### Your goal
Among the entries below, one line contains "ce that is already" and another contains "quickly gained traction, with". Transcribe those two lines and every line between them, exactly.

== Supplied entries ==

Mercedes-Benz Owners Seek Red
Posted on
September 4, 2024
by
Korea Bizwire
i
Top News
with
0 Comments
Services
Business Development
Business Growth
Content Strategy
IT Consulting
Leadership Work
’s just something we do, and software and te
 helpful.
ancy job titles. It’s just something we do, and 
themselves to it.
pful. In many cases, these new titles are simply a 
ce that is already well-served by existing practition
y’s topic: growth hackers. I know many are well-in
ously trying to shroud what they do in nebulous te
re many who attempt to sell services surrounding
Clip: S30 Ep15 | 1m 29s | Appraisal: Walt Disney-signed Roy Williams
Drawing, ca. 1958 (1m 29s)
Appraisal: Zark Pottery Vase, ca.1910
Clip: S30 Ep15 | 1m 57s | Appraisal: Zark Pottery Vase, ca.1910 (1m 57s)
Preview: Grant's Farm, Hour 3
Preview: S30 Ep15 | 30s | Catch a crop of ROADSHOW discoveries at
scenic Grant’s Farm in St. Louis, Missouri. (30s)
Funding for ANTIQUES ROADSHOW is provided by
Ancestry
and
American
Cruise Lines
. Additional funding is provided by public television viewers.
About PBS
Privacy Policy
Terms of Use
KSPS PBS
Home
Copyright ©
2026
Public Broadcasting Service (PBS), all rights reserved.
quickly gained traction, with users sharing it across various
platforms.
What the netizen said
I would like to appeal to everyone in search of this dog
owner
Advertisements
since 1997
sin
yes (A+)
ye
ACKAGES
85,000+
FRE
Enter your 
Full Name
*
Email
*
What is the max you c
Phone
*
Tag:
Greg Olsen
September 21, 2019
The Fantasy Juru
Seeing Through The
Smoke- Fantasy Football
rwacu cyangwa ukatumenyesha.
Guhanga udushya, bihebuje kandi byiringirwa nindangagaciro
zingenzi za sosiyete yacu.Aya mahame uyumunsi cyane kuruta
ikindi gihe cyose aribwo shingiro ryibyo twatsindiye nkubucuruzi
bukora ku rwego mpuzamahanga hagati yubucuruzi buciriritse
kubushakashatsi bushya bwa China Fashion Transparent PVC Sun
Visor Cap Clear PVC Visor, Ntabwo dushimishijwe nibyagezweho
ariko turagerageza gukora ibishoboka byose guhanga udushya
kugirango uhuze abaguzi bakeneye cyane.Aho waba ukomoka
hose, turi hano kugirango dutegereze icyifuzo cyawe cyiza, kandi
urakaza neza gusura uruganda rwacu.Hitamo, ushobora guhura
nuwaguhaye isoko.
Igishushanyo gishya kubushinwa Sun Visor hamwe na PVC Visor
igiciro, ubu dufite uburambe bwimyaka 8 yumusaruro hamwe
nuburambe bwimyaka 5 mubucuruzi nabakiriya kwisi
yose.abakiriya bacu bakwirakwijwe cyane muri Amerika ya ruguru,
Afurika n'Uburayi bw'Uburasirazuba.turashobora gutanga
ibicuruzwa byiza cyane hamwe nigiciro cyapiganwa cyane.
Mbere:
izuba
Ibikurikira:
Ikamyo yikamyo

===

### Result of this task
ce that is already well-served by existing practition
y’s topic: growth hackers. I know many are well-in
ously trying to shroud what they do in nebulous te
re many who attempt to sell services surrounding
Clip: S30 Ep15 | 1m 29s | Appraisal: Walt Disney-signed Roy Williams
Drawing, ca. 1958 (1m 29s)
Appraisal: Zark Pottery Vase, ca.1910
Clip: S30 Ep15 | 1m 57s | Appraisal: Zark Pottery Vase, ca.1910 (1m 57s)
Preview: Grant's Farm, Hour 3
Preview: S30 Ep15 | 30s | Catch a crop of ROADSHOW discoveries at
scenic Grant’s Farm in St. Louis, Missouri. (30s)
Funding for ANTIQUES ROADSHOW is provided by
Ancestry
and
American
Cruise Lines
. Additional funding is provided by public television viewers.
About PBS
Privacy Policy
Terms of Use
KSPS PBS
Home
Copyright ©
2026
Public Broadcasting Service (PBS), all rights reserved.
quickly gained traction, with users sharing it across various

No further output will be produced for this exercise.